| Passage |
☆ ☆ ☆
Here, we will begin by offering a concise overview of developing climate change scenarios and how these scenarios are integrated into the weather generation model. Following this, we will proceed to interpret the impact of these climatic change conditions on key statistical insights concerning occurrences of floods and droughts. Through these examples, the implications of these climatic shifts on water resources management and flood risk analysis will become evident.

Climate Change Perturbations

In this stochastic weather generator, we specifically focus on two aspects of climate change scenario developments, including 1) thermodynamic and 2) dynamic perturbations.

1) Thermodynamic Change

Thermodynamic climate change, often referred to as temperature-driven change, is primarily driven by changes in the Earth’s energy balance and temperature distribution. This warming affects various aspects of the climate system, such as intensifying precipitation extremes, melting snowpacks and ice sheets, rising sea levels, altered weather patterns, and shifts in ecosystems. The primary driver of temperature-driven climate change is the increase in regional-to-global average temperatures due to the enhanced greenhouse effect. As temperatures rise due to natural and anthropogenic forcings, they trigger a cascade of interconnected impacts throughout the climate system.
☆ ☆ ☆
| Stored rows |
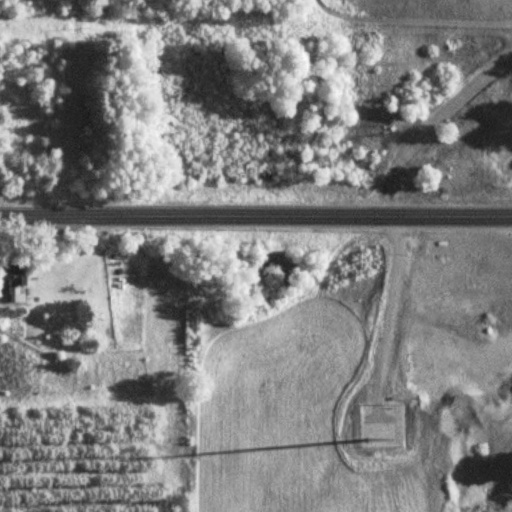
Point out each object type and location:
road: (256, 212)
building: (13, 281)
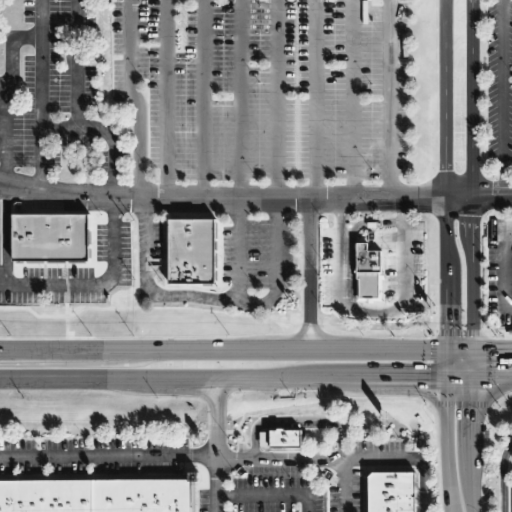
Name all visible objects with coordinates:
road: (75, 63)
parking lot: (261, 90)
road: (8, 95)
road: (39, 96)
road: (134, 97)
road: (166, 98)
road: (203, 98)
road: (503, 98)
road: (240, 99)
road: (275, 99)
road: (316, 99)
road: (352, 99)
road: (389, 100)
road: (105, 131)
road: (446, 175)
road: (474, 175)
road: (255, 198)
road: (7, 236)
building: (50, 238)
building: (50, 238)
road: (352, 243)
road: (238, 250)
building: (192, 252)
building: (192, 252)
building: (367, 271)
building: (367, 272)
road: (308, 274)
road: (102, 287)
road: (209, 298)
road: (507, 307)
road: (371, 310)
traffic signals: (449, 327)
road: (224, 351)
road: (461, 351)
road: (492, 351)
traffic signals: (496, 351)
road: (79, 363)
road: (449, 366)
road: (472, 366)
road: (73, 381)
road: (181, 381)
road: (286, 381)
road: (403, 381)
traffic signals: (428, 381)
road: (460, 381)
road: (492, 381)
traffic signals: (471, 412)
road: (297, 422)
road: (471, 426)
building: (285, 438)
building: (281, 439)
road: (216, 446)
road: (448, 446)
road: (172, 456)
road: (408, 459)
road: (504, 476)
road: (344, 486)
road: (473, 491)
building: (391, 492)
building: (390, 493)
road: (271, 495)
building: (46, 496)
building: (96, 496)
building: (142, 496)
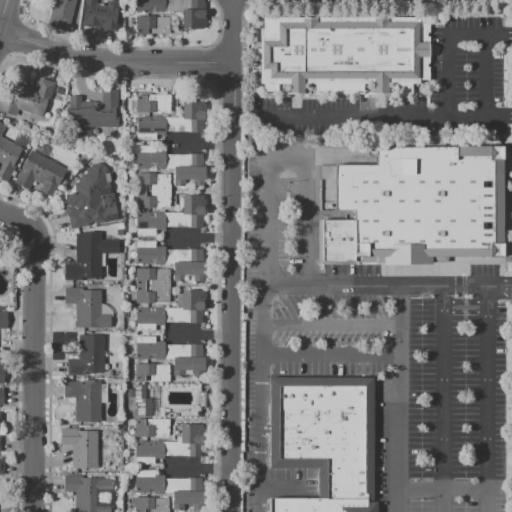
☆ ☆ ☆
| Requirements |
Continue the weather generator text on climate change perturbations from its final sentence. The records have no connection to the weather generator text.

| Written answer |
In the stochastic weather generator, scenarios of temperature change are treated simply by adding trends to simulated temperature data for each location across the spatial domain. However, scenarios of thermodynamic precipitation intensification are modeled using a quantile mapping technique through scaling the distribution of daily precipitation in a way that replicates the effects of warming temperatures on precipitation as the moisture holding capacity of the atmosphere increases. In the context of California, previous studies have demonstrated that as temperatures rise, the most severe precipitation events (often associated with Atmospheric Rivers landfalling) are projected to increase in frequency, while the intensity of smaller precipitation events is expected to decrease (Gershunov et al., 2019). This alteration effectively stretches the distribution of daily precipitation, causing extreme events to become more pronounced while reducing the occurrence and strength of lighter precipitation events. We replicate this phenomenon by making adjustments to the statistical characteristics and distribution percentiles of precipitation (e.g., Pendergrass and Hartmann, 2014). To further elaborate on this, we select a scaling factor for the 99th percentile of nonzero precipitation and then modify the gamma-GPD mixed distribution to enforce this chosen scaling factor. For instance, in a scenario with a 3°C temperature warming and a 7% increase in extreme precipitation per °C (matching the theoretical Clausius-Clapeyron rate of increase in atmospheric water holding capacity due to warming; Najibi and Steinschneider (2023)), the most extreme precipitation events are projected to increase by approximately 22.5% (1.073). We adjust the gamma-GPD models fitted to all locations to ensure this percentage increase in the upper tail of the distribution. Assuming that mean precipitation remains constant at baseline levels, this adjustment will cause smaller precipitation values in the gamma-GPD model to decrease, compensating for the increase in extreme events through stretching the distribution of nonzero precipitation.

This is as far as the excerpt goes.